**TO-DO ITEM:**
In the passage on First American's request for attorney's fees, what must the underlying litigation be based on to meet the first condition of Utah's reciprocal attorney fees statute?

━━━ PASSAGE

Likewise, in this case, First American did not seek to enforce or interpret the Employment Agreement, but the gravamen of its § 523(a)(6) action was to have the District Court judgment, including the District Court's award of attorney's fees, declared nondischargeable in bankruptcy based on the Debtor's tortious conduct. It is true that the Court considered the District Court's findings that the Debtor breached the Employment Agreement, but that was in the context of applying the preclusive effect of those findings as to whether the Debtor subjectively intended to willfully and maliciously harm First American. Therefore, the basis for nondischargeability under § 523(a)(6) was the Debtor's tortious actions regarding the formation of Northwest Title and not the Employment Agreement.41 Furthermore, attorney's fees in tort actions are only recoverable if there is explicit statutory authority to do so,42 and as noted above, there is no such statutory authority.
The reciprocal attorney fees statute set forth in Utah Code Ann. § 78B-5-826 is likewise unhelpful to First American. As noted by the Utah Supreme Court, Utah's reciprocal fee statute:
[L]evels the playing field by allowing both parties to recover fees where only one party may assert such a right under contract, remedying the unequal allocation of litigation risks built into many contracts of adhesion. In addition, this statute rectifies the inequitable common law result where a party that seeks to enforce a contract containing an attorney fees clause has a significant bargaining advantage over a party that seeks to invalidate the contract.43
Two conditions must be met to satisfy Utah's reciprocal attorney fees statute: (1) "the underlying litigation must be based upon a contract in the sense that a party to the litigation must assert the writing's enforceability as basis for recovery",44 and (2) "the provisions of the contract `must allow at least one party to recover fees if that party had prevailed.'"45 In this case, the first condition is absent because, as previously held, the underlying bankruptcy litigation is based in tort and not on the Employment Agreement. Thus, First American is not entitled to recover its attorney's fees incurred in this Adversary Proceeding.46
First American also noted that the District Court found that the Debtor had breached his fiduciary duty as First American's attorney.47 An action to prosecute a breach of fiduciary duty is an exception to the American Rule in tort cases.48 However, First American did not (and could not) have pursued a nondischargeability action for breach of fiduciary duty under § 523(a)(4) because the duty did not arise under an express or technical trust49 but was instead based on the attorney-client relationship.50 Further, while the Debtor's breach of the fiduciary relationship was factually relevant to the issue of the Debtor's subjective intent, it was not the "essential basis"51 for First American's § 523(a)(6) action. Therefore, the District Court's finding of a breach of fiduciary duty does not activate the exception to the American Rule for purposes of this Adversary Proceeding.
In summary, First American's action under § 523(a)(6) arises from the Debtor's tortious conduct in the formation of Northwest Title and the taking of its employees and customers. The American Rule precludes First American's recovery of attorney's fees in the absence of an applicable statutory or contractual provision. There is no statutory basis under the Bankruptcy Code or the Utah Code expressly authorizing fees in such actions. Further, because First American's § 523(a)(6) action arose in tort and not in contract, First American is not entitled to fees under the Employment Agreement. For these reasons, the Court must deny First American's request for its attorney's fees in prosecuting this Adversary Proceeding.

━━━━━━
━━━ RECORDED DATA

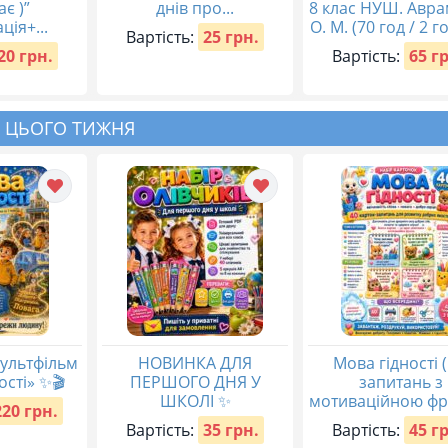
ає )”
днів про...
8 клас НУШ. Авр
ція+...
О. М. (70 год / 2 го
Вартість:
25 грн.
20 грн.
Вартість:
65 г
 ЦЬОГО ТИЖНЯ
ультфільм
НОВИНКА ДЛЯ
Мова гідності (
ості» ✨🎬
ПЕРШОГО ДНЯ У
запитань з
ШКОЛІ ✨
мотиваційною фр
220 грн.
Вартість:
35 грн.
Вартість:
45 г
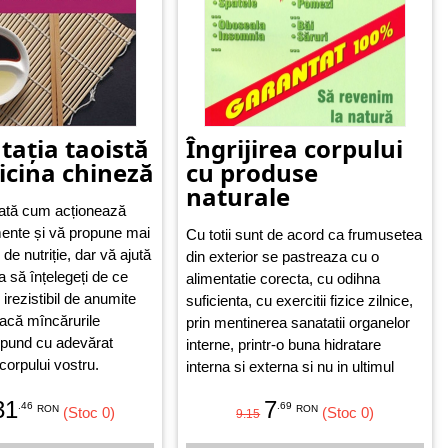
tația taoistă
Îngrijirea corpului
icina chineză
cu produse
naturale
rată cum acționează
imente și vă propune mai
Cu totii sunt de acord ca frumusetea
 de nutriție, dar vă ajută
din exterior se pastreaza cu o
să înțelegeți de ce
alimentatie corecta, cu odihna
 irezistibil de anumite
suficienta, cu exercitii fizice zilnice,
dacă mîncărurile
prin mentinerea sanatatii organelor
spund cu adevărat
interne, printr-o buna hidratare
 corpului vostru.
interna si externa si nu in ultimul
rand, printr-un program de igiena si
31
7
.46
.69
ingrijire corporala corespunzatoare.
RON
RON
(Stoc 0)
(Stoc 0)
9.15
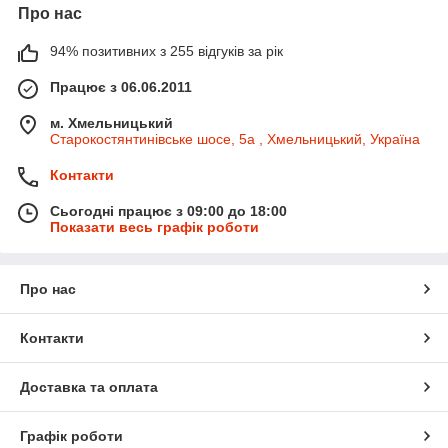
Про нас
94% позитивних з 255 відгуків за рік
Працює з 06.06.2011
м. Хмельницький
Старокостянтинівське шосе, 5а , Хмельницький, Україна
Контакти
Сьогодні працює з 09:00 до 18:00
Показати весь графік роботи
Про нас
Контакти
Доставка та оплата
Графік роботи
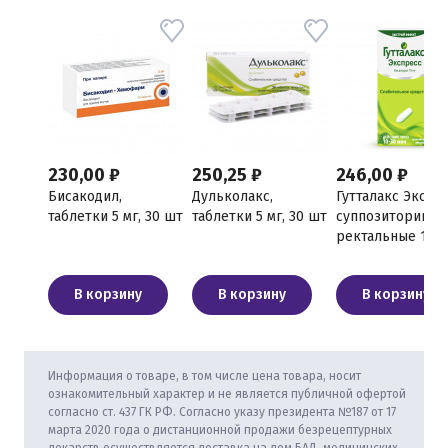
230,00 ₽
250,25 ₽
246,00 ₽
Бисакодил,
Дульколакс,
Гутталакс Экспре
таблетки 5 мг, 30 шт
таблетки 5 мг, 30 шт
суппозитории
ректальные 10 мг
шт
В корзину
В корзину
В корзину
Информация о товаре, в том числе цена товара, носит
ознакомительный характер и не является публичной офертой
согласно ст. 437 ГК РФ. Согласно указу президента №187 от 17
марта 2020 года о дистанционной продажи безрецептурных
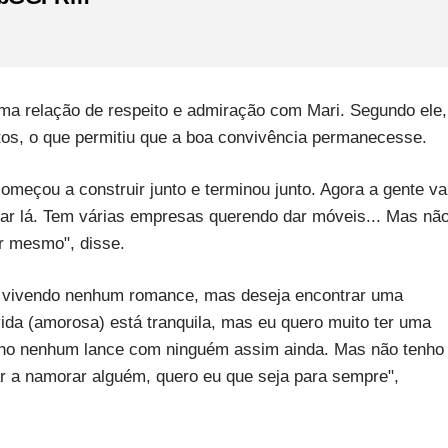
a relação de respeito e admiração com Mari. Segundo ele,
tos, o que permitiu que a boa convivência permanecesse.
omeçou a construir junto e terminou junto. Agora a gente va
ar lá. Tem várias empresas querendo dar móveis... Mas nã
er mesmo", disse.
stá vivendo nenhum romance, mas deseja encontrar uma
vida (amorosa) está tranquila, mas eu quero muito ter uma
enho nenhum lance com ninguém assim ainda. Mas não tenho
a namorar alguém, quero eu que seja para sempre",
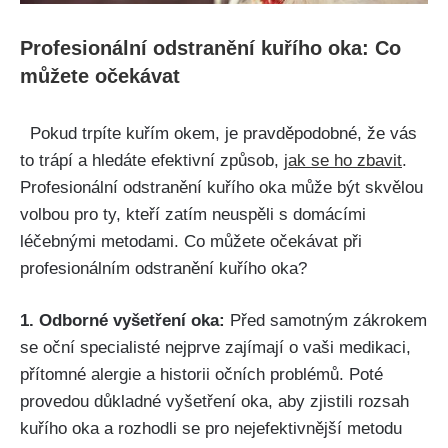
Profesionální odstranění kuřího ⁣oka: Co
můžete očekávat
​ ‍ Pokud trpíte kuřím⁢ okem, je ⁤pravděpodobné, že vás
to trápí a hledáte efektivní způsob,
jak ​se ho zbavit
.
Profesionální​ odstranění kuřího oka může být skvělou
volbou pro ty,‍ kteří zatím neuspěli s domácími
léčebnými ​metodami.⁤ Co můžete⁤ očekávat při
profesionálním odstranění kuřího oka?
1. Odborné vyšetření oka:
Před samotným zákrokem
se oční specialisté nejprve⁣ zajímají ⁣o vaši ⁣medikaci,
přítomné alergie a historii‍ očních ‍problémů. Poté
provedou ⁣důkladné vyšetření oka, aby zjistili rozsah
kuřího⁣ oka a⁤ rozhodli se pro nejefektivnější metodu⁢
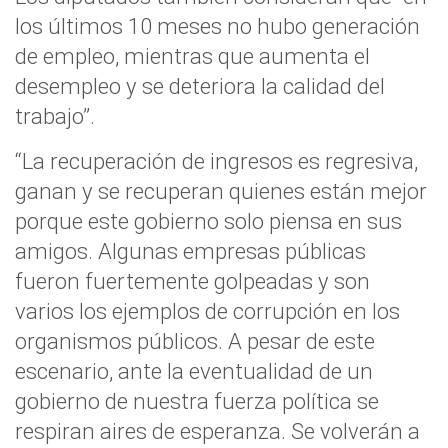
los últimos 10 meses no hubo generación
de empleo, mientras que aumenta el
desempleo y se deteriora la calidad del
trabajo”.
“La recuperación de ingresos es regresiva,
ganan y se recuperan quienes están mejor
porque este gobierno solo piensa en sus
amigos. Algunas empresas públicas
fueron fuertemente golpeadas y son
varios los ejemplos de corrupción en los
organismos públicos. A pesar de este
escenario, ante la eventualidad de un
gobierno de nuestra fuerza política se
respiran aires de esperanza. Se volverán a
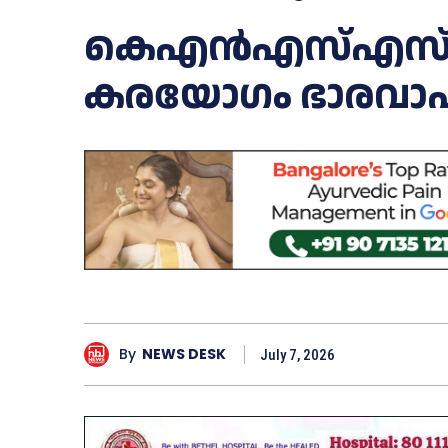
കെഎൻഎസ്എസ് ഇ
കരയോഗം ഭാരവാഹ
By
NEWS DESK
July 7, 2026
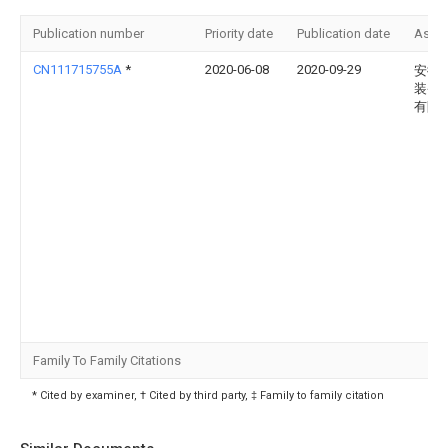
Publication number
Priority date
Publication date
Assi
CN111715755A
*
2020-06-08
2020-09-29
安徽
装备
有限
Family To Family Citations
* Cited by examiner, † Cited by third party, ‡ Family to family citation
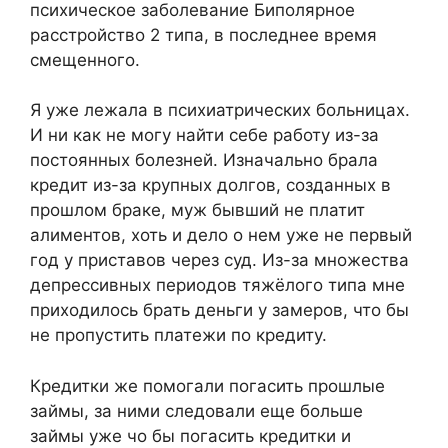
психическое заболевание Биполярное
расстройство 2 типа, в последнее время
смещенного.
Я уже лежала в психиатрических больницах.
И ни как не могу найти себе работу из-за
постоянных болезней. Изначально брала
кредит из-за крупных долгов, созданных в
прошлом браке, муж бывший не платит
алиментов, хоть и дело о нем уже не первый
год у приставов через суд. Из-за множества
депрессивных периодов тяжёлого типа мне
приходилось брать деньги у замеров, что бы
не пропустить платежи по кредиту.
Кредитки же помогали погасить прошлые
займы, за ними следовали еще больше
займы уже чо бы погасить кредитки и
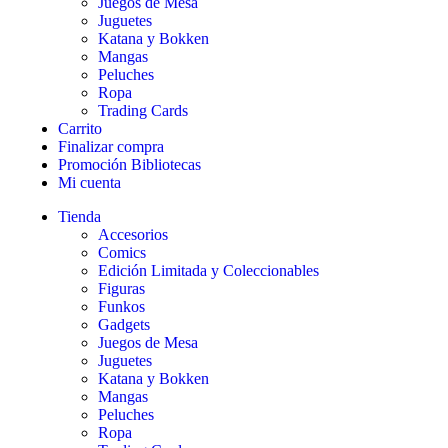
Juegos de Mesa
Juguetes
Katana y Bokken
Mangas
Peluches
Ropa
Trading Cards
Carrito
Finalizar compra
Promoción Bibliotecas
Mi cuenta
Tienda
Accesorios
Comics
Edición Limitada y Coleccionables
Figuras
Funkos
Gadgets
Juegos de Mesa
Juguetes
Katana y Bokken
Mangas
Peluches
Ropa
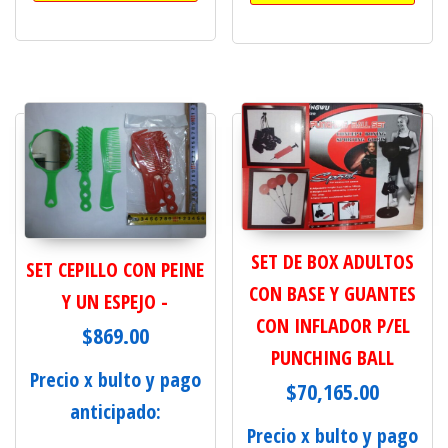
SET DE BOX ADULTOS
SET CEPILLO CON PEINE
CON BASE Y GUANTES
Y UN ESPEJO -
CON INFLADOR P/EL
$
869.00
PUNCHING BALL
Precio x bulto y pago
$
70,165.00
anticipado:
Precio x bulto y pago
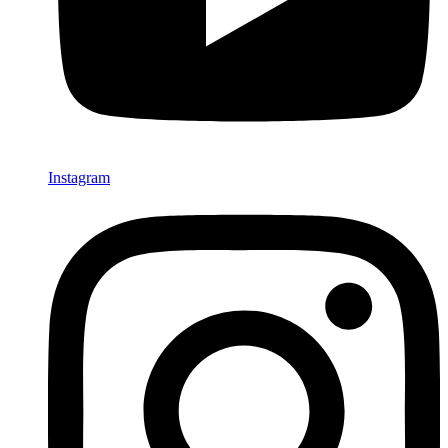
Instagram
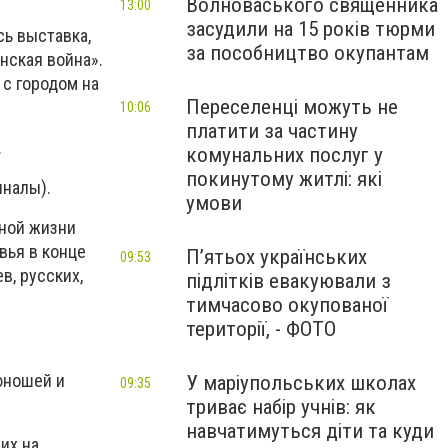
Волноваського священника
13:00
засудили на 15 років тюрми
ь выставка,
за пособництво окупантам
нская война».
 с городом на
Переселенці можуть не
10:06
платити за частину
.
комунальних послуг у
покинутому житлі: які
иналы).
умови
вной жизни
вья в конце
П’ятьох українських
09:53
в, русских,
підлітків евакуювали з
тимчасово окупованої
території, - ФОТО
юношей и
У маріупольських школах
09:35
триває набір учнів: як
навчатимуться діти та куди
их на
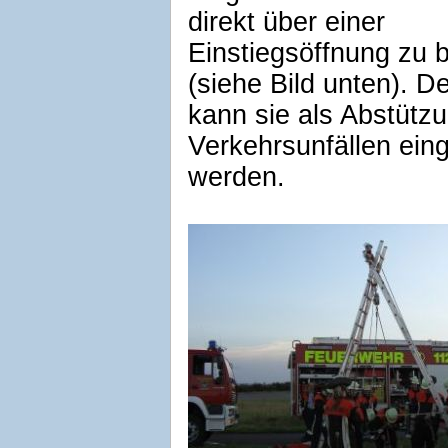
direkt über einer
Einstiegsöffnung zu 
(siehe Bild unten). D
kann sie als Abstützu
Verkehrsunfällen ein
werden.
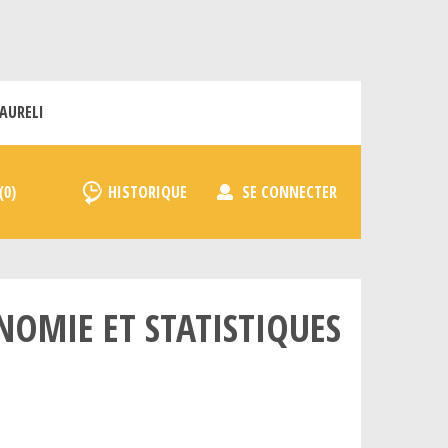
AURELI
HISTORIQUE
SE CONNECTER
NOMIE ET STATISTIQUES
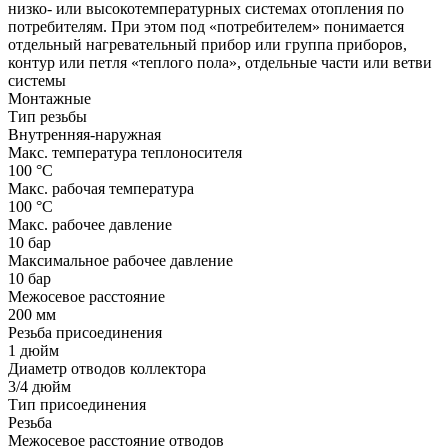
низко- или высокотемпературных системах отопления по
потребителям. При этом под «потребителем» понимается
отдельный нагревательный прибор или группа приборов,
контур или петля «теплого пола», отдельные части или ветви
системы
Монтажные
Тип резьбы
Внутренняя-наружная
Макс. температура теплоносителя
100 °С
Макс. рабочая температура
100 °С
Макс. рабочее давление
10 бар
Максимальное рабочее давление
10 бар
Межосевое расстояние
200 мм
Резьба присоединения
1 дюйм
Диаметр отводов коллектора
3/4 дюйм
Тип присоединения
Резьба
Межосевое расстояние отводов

━━━━━━

**EXERCISE ANSWER:**
A contract, meaning a party to the litigation must assert the writing's enforceability as the basis for recovery.